The most delicate scenario is when one of the heirs already lived in the property or moves in after death. The situation becomes what Martínez calls the "squatter heir": someone who occupies the property without compensating the rest and who is very difficult to remove without going to court.
What lawyers and notaries propose: assign, not share
Instead of making an "equal" distribution among the heirs, leading them to become co-owners of the same asset, lawyers and notaries agree that the best way to avoid these conflicts is to use current legislation, and assign each asset to a specific heir, compensating the rest with other assets or with money until the value is equal, reducing the risk of conflicts in the resolution of inheritances.
The most typical case in Spain is that of an estate made up of an apartment, money in the bank and some land in the town. With two children as heirs, the most practical thing is not to distribute everything 50/50 as one might think, but for one to keep 100% of the home and the other to be compensated with the money and the land, as long as the values are equivalent. Spanish law establishes that the distribution be equitable, not that all heirs must be co-owners of all assets.
The notary María Cristina Clemente Buendía points out in one of her publications on social networks that this option, the most practical and the least known, also has a tax advantage: it saves the heirs a subsequent deed of condominium extinction so that they can decide who ultimately gets the property, with the corresponding property transfer tax that is generated.
And there is another common fear that the notary also clarifies: that monetary compensation between siblings generates additional taxes. A ruling by the TSJ of Madrid in September 2024 made it clear that this economic compensation, intended to offset the excess value between the property that one of the heirs was going to receive and the distribution that the rest was going to receive, does not represent an increase in the settlement of the inheritance tax.

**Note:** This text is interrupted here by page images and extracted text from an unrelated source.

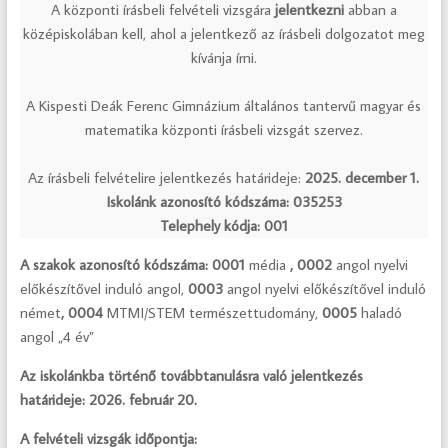
A központi írásbeli felvételi vizsgára
jelentkezni
abban a
középiskolában kell, ahol a jelentkező az írásbeli dolgozatot meg
kívánja írni.
A Kispesti Deák Ferenc Gimnázium általános tantervű magyar és
matematika központi írásbeli vizsgát szervez.
Az írásbeli felvételire jelentkezés határideje:
2025. december 1.
Iskolánk azonosító kódszáma: 035253
Telephely kódja: 001
A szakok azonosító kódszáma:
0001
média
, 0002
angol nyelvi
előkészítővel induló angol,
0003
angol nyelvi előkészítővel induló
német
, 0004
MTMI/STEM természettudomány,
0005
haladó
angol „4 év”
Az iskolánkba történő továbbtanulásra való jelentkezés
határideje: 2026. február 20.
A felvételi vizsgák időpontja:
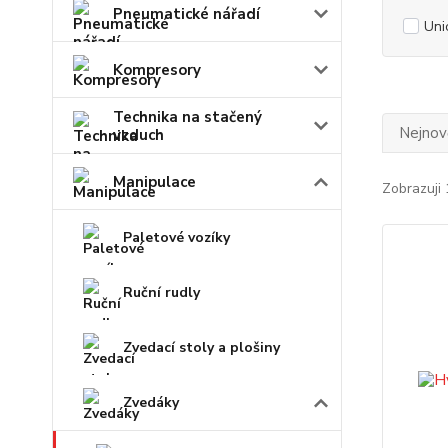
Pneumatické nářadí
Uni
Kompresory
Technika na stačený
Nejnově
vzduch
Manipulace
Zobrazuji 
Paletové vozíky
Ruční rudly
Zvedací stoly a plošiny
Zvedáky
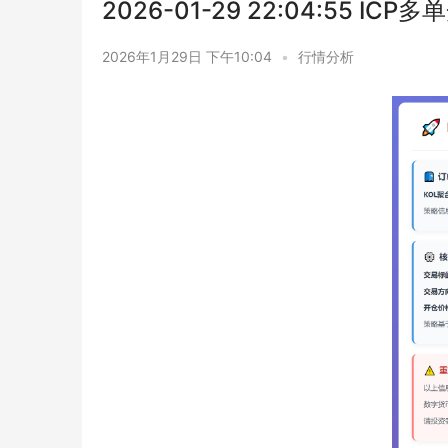
2026-01-29 22:04:55 ICP多
2026年1月29日 下午10:04
•
行情分析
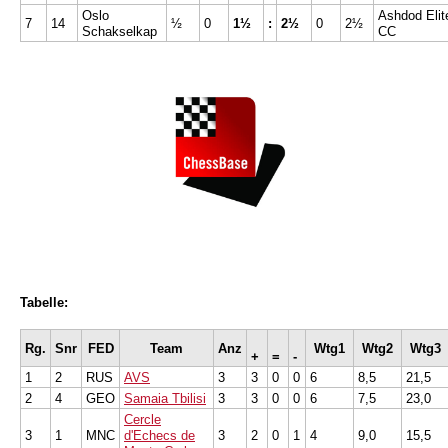
Oslo
Ashdod Elit
7
14
½
0
1½
:
2½
0
2½
Schakselkap
CC
Tabelle:
Rg.
Snr
FED
Team
Anz
Wtg1
Wtg2
Wtg3
+
=
-
1
2
RUS
AVS
3
3
0
0
6
8,5
21,5
2
4
GEO
Samaia Tbilisi
3
3
0
0
6
7,5
23,0
Cercle
3
1
MNC
d'Echecs de
3
2
0
1
4
9,0
15,5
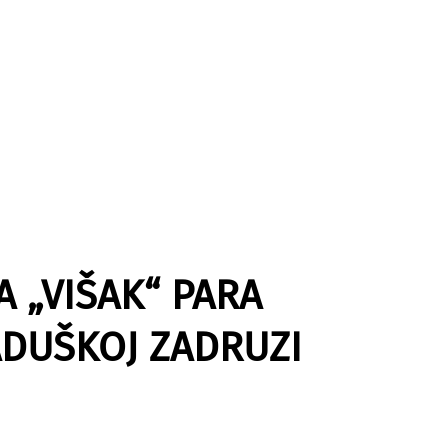
 „VIŠAK“ PARA
ADUŠKOJ ZADRUZI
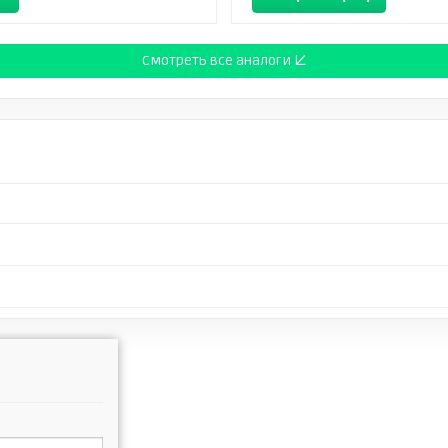
Смотреть все аналоги ↓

The consensus among professionals in the sector about the convenience of this type of inheritance distribution is broad. Lawyers like Martínez, notaries like Clemente and specialized jurists like David Jiménez agree on the same premise: awarding specific assets to each heir to prevent them from having to share properties that they do not want to share.
What does the law say when the conflict has already arrived?
The will already exists, the assets are distributed equally and the brothers cannot agree. What options remain? The first is to negotiate. It seems obvious, but many times it does not happen because each party hopes that the other will give in.
If the dialogue does not work, the Civil Code offers the extinction of condominium (articles 400 and 1,062) because no heir is obliged to remain indefinitely in undivision. In this way, as David Jimenez explained in one of his videos, "one is awarded 100% and financially compensates the other."
The tax advantage of this 100% award is important since, while a conventional sale would be taxed between 6% and 10%, documented legal acts are around 0.5% and 1.5% depending on the autonomous community. Furthermore, as Jiménez points out, "there is no need to pay municipal capital gains when the condominium is terminated, unless there is an excess of allocation."
If the negotiation gets stuck, there is the figure of the accountant-partier: a lawyer or notary who resolves the distribution objectively and with a binding nature. Judicial action is the last resort, and the most expensive. In a judicial auction, Martínez warns, "the valuation of the property will always be much lower than the market value." Everyone loses something, but the conflict is unlocked.